A flat stone is thrown horizontally across a frozen lake. If the stone decelerates at 2.5 meter per second squared, what is the coefficient of friction between the stone and the ice?take g equals 10 meter per second
I did this already
mu m g = m a = 2.5 m
mu = 2.5/g = 2.5/10 = 0.25
To find the coefficient of friction between the stone and the ice, we need to use the equation that relates the deceleration of the stone to the coefficient of friction and the acceleration due to gravity.

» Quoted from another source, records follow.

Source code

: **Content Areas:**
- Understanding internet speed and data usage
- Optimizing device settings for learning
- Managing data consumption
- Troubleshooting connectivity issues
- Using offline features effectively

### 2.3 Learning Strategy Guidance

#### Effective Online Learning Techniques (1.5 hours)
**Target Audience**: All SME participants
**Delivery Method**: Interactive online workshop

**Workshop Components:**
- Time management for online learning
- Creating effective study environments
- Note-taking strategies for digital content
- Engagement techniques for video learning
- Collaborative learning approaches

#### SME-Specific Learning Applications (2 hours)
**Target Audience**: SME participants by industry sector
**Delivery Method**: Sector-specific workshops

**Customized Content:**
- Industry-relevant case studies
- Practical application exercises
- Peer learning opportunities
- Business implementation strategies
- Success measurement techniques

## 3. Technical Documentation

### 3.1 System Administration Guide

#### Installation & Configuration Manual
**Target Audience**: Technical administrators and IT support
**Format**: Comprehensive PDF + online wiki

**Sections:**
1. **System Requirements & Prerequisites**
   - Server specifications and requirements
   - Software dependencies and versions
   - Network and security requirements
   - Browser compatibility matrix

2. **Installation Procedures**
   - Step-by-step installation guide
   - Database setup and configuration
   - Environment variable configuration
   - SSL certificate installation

The equation for deceleration is given by:
deceleration = acceleration due to gravity - frictional force
Rearranging the equation, we get:
frictional force = acceleration due to gravity - deceleration
Given that the acceleration due to gravity (g) is 10 meters per second squared, and the deceleration is 2.5 meters per second squared, we can plug these values into the equation:
frictional force = 10 m/s^2 - 2.5 m/s^2
Simplifying, we get:
frictional force = 7.5 m/s^2
Now, the frictional force can be expressed as the product of the coefficient of friction (μ) and the normal force (N). Since the stone is thrown horizontally, the normal force is equal to the weight of the stone.
The weight of the stone (N) can be calculated using the equation:
weight (N) = mass (m) * acceleration due to gravity (g)
Since the mass of the stone is not given in the question, we cannot determine the coefficient of friction accurately without this information.
To solve for the coefficient of friction (μ), we would need to know the mass of the stone. Once we have the mass, we can calculate the weight (N) and equate it to the frictional force (7.5 m/s^2), allowing us to find the coefficient of friction (μ).